Analysis of human BBS protein homologues in insects support alternative non-ciliary functions

ABSTRACT Cilia and flagella were one of the characteristic traits of the last eukaryotic common ancestor and as such, are highly conserved among eukaryotes. Their proteomic makeup is consequently remarkably similar throughout all eukaryotic lineages. Recently, one subgroup of ciliary transport proteins in mammalian cells, the Bardet-Biedl Syndrome (BBS) proteins, was shown to have the ability to traverse the nuclear envelope, and to engage in protein-protein-interactions that modulate gene expression, signalling cascades, and cell homeostasis. Insects have been critically understudied in cilia biology because of their highly specialised cilia being localised on only a small subset of cell types. In this study, we present evidence that the BBSome, a hetero-octameric ciliary transport complex of BBS proteins, is largely conserved in multiple insect lineages. Using the honeybee Apis mellifera as a study system to explore BBS-associated gene expression, our analyses suggest that not all BBSome-associated genes are expressed equally, indicating possible non-ciliary functions.

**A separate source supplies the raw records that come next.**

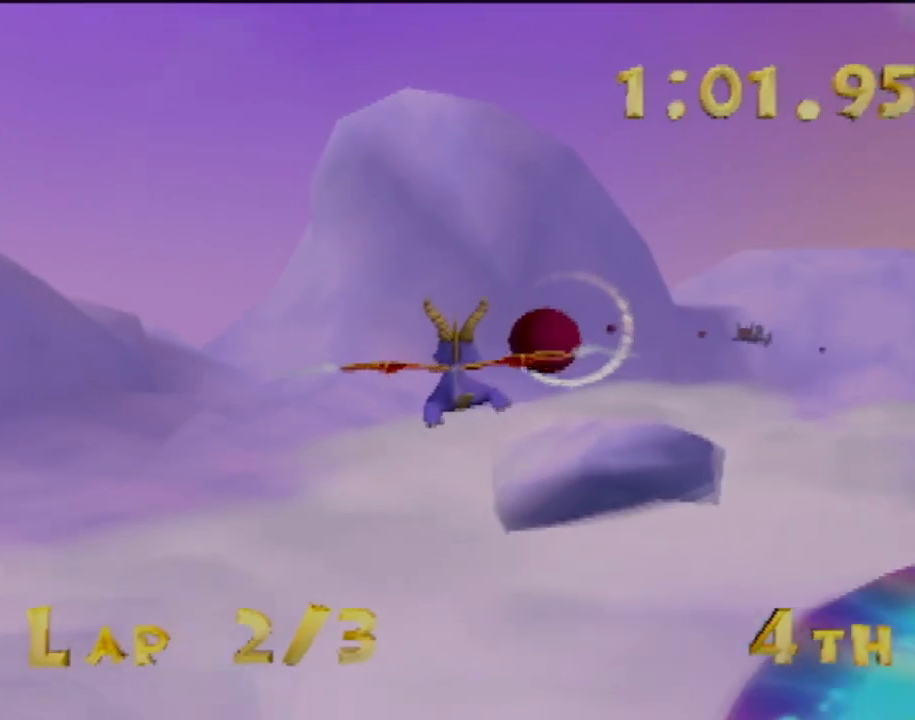
{"buttons": [], "left_stick": "center", "events": []}
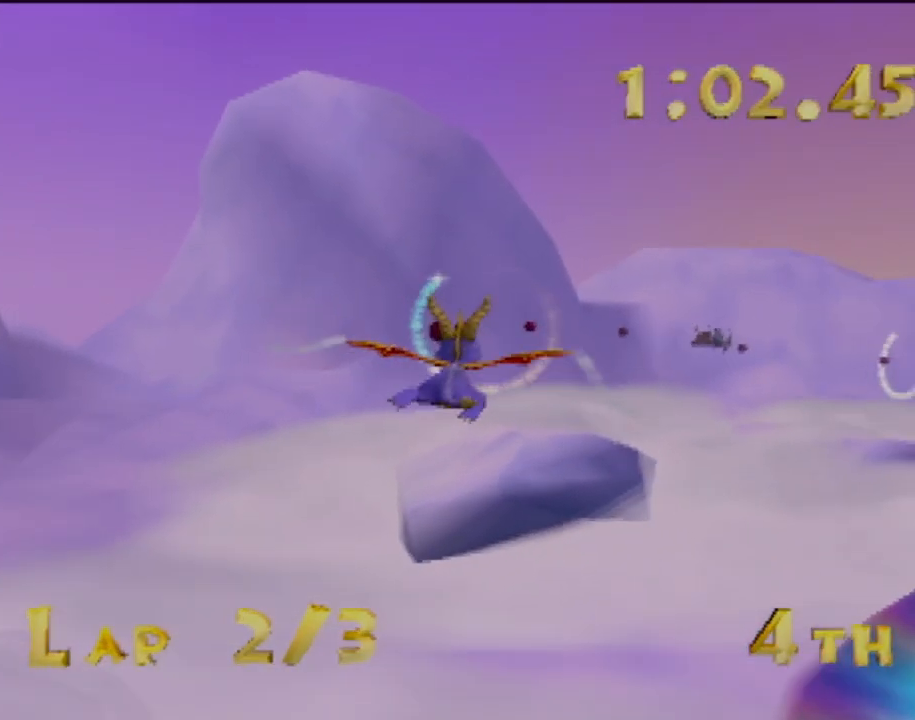
{"buttons": [], "left_stick": "center", "events": []}
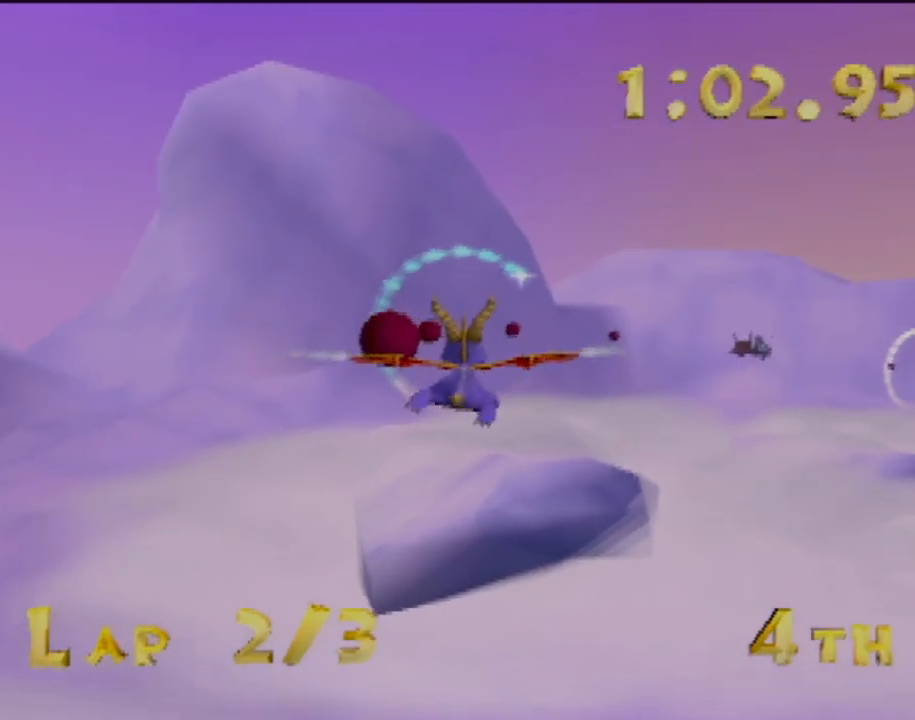
{"buttons": [], "left_stick": "center", "events": []}
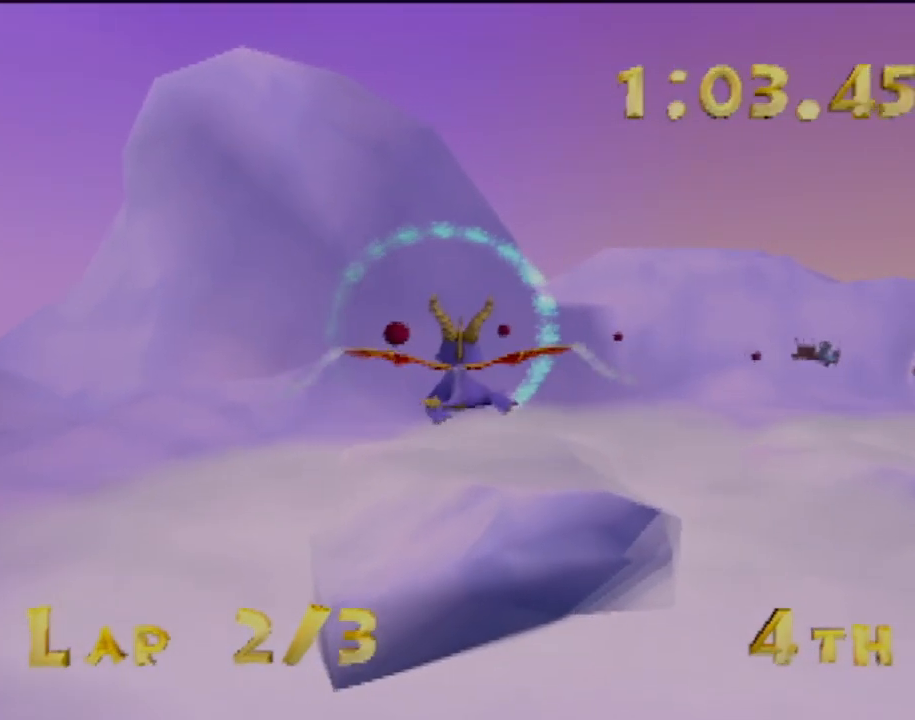
{"buttons": [], "left_stick": "center", "events": []}
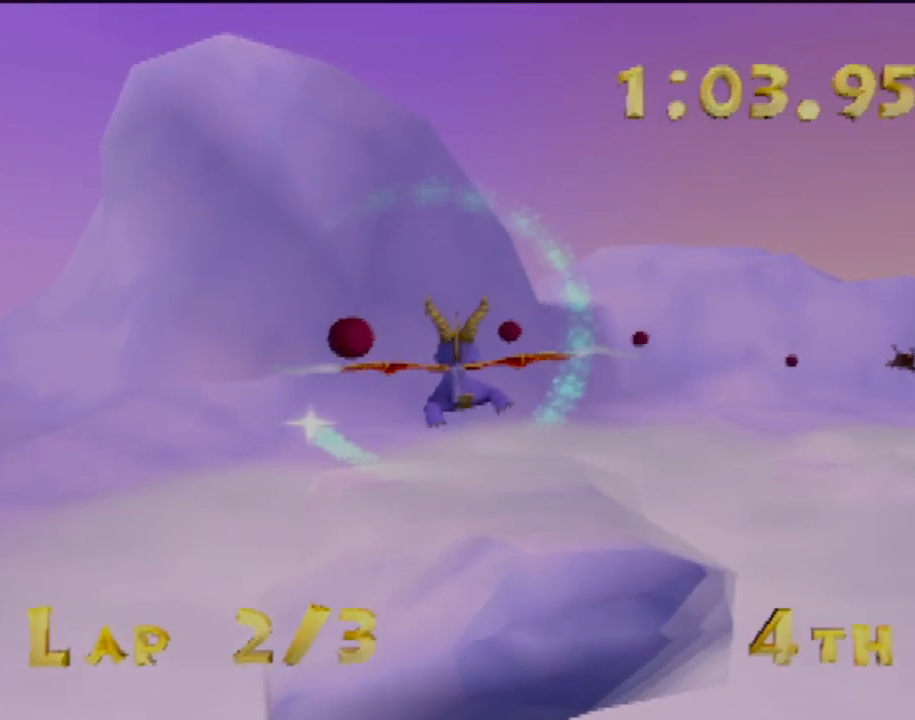
{"buttons": [], "left_stick": "center", "events": [[33, "left_stick", "right"], [233, "left_stick", "center"]]}
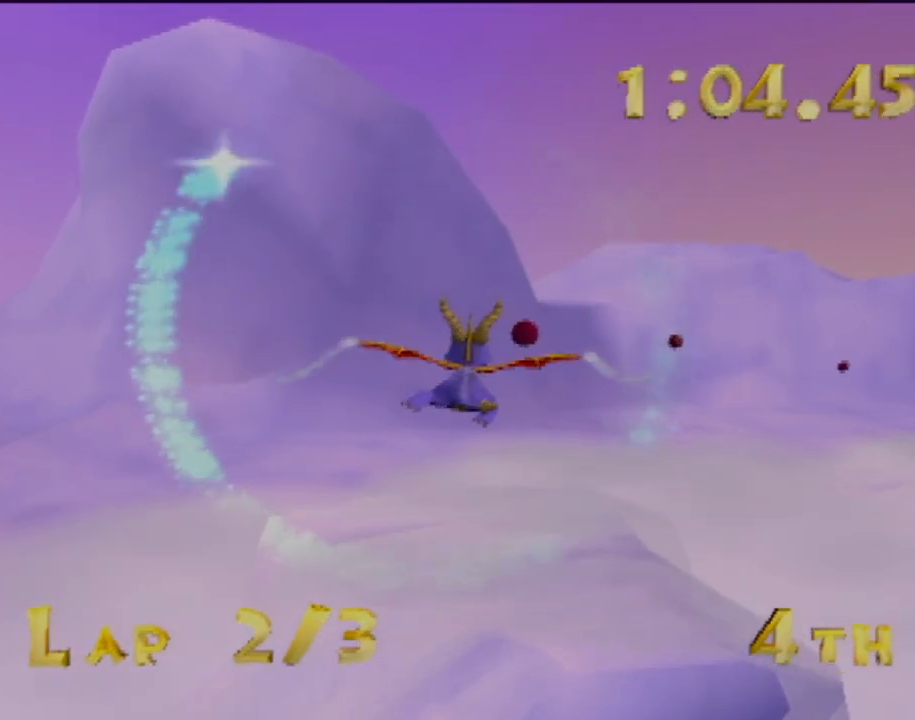
{"buttons": [], "left_stick": "up-right", "events": [[267, "left_stick", "right"], [434, "left_stick", "up-right"]]}
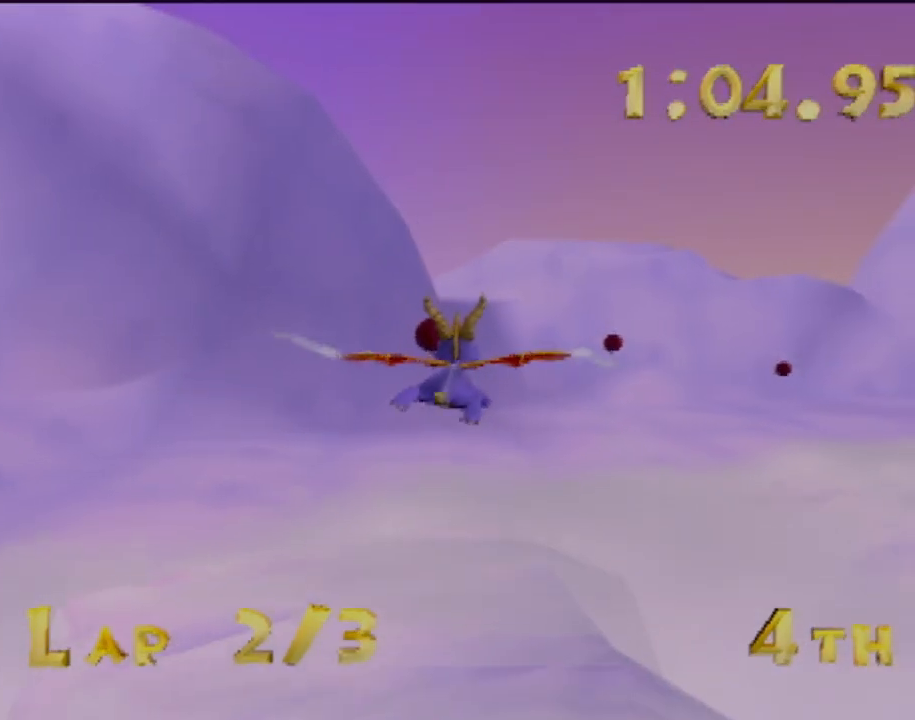
{"buttons": [], "left_stick": "up-right", "events": [[133, "left_stick", "center"], [350, "left_stick", "right"], [400, "left_stick", "up-right"]]}
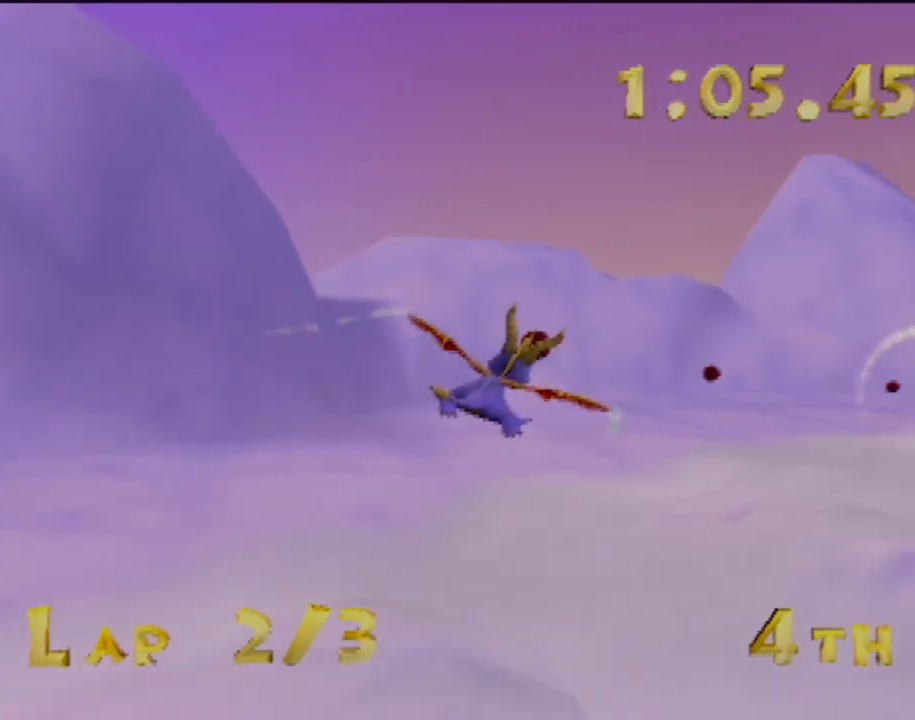
{"buttons": [], "left_stick": "center", "events": [[34, "left_stick", "center"], [150, "left_stick", "right"], [401, "left_stick", "center"]]}
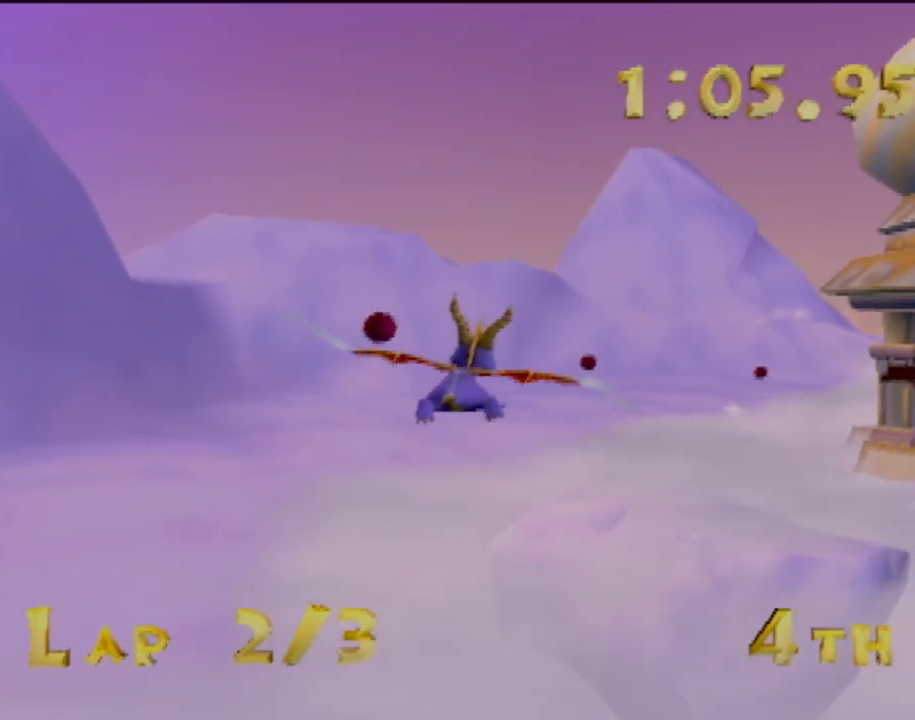
{"buttons": [], "left_stick": "right", "events": [[183, "left_stick", "up"], [317, "left_stick", "center"], [467, "left_stick", "right"]]}
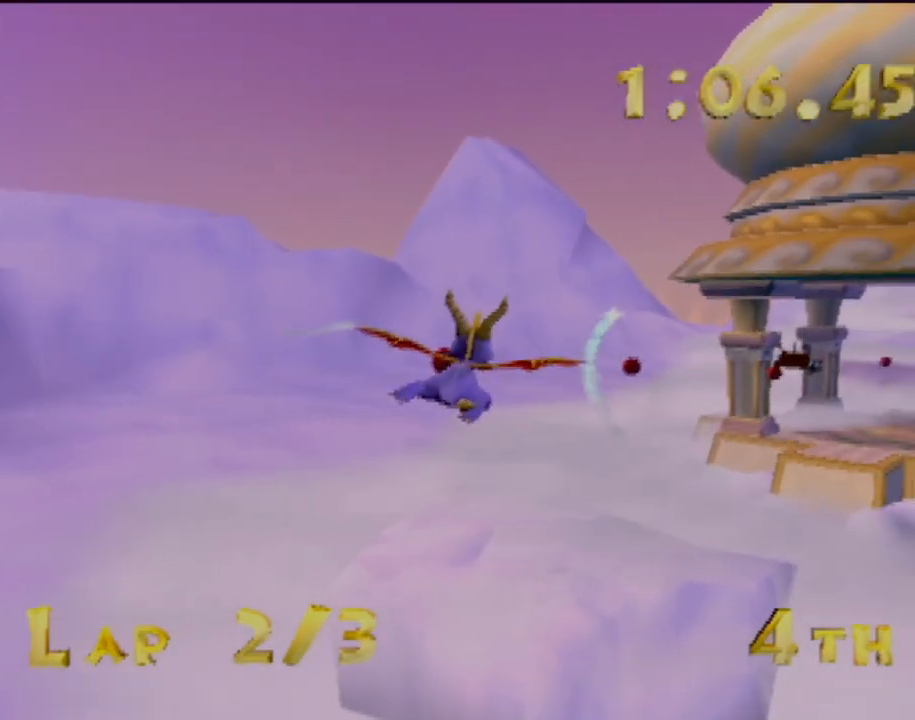
{"buttons": [], "left_stick": "center", "events": [[67, "left_stick", "up-right"], [184, "left_stick", "center"]]}
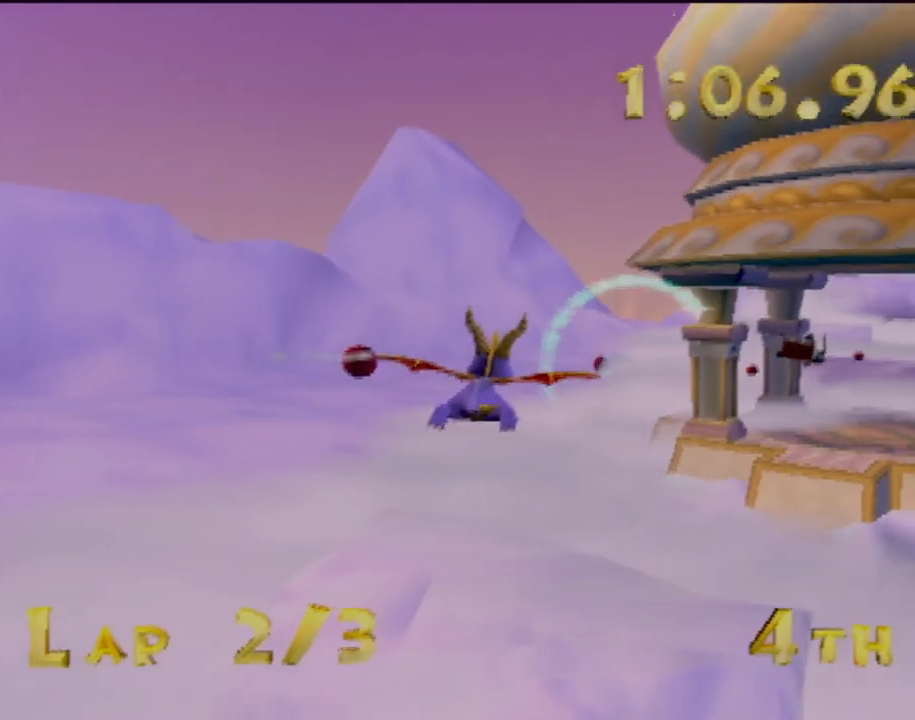
{"buttons": [], "left_stick": "up-right", "events": [[317, "left_stick", "right"], [400, "left_stick", "up-right"]]}
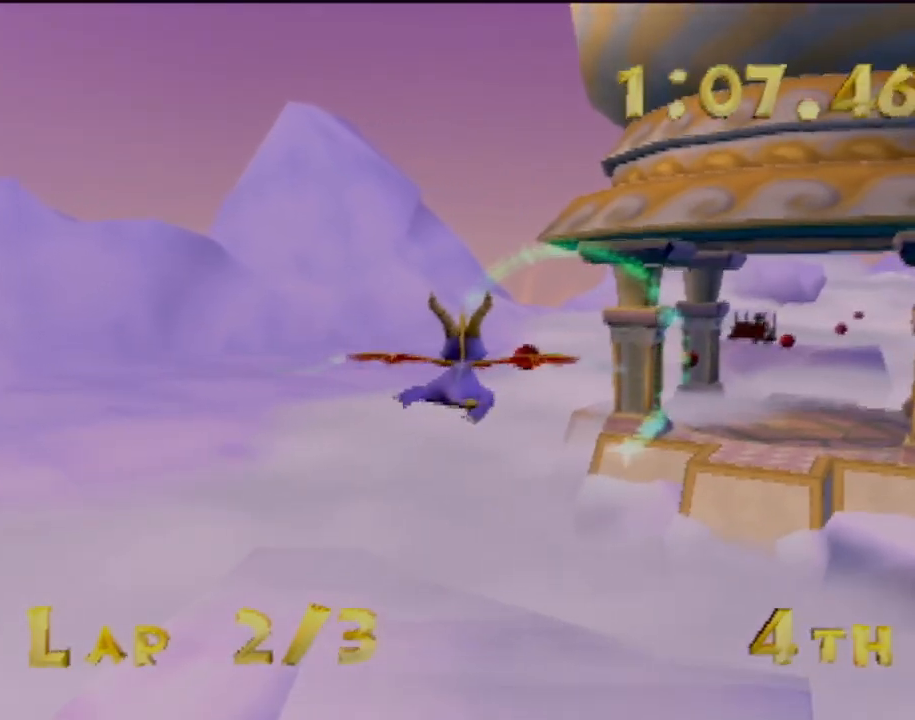
{"buttons": [], "left_stick": "right", "events": [[17, "left_stick", "center"], [217, "left_stick", "up-right"], [401, "left_stick", "center"], [501, "left_stick", "right"]]}
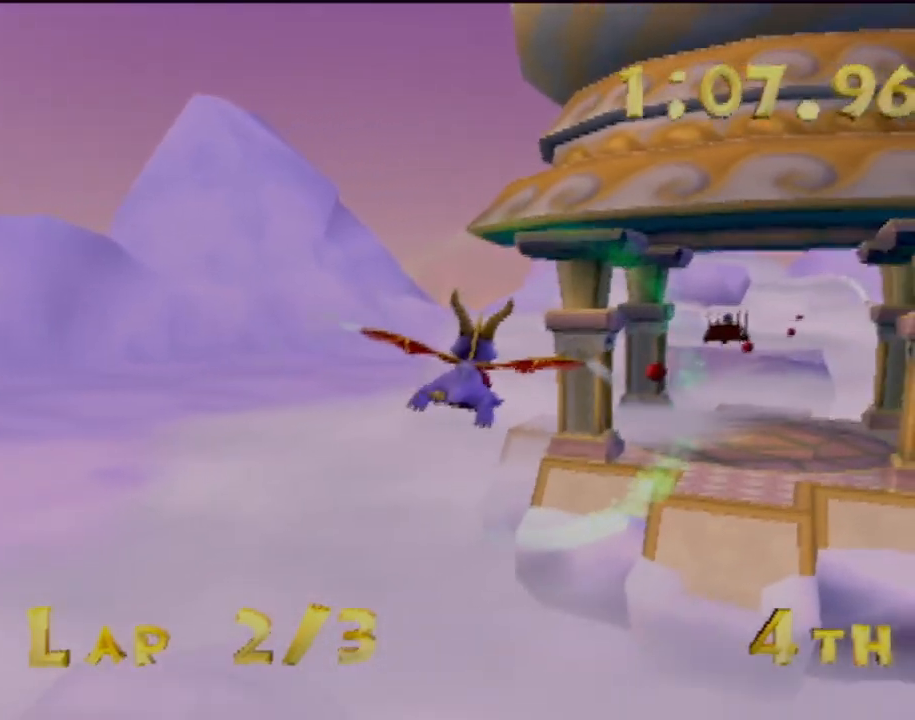
{"buttons": [], "left_stick": "center", "events": [[117, "left_stick", "up-right"], [400, "left_stick", "center"]]}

We also demonstrate that the expression of individual BBS proteins varies significantly between the tissues of queens and males in A. mellifera , especially in neuronal tissue. This result raises the question of what role BBS proteins play in these tissues and whether they are involved in gene regulation in insects. The potential gene regulatory function of BBS proteins should be explored in other eukaryotes due to their high degree of conservation.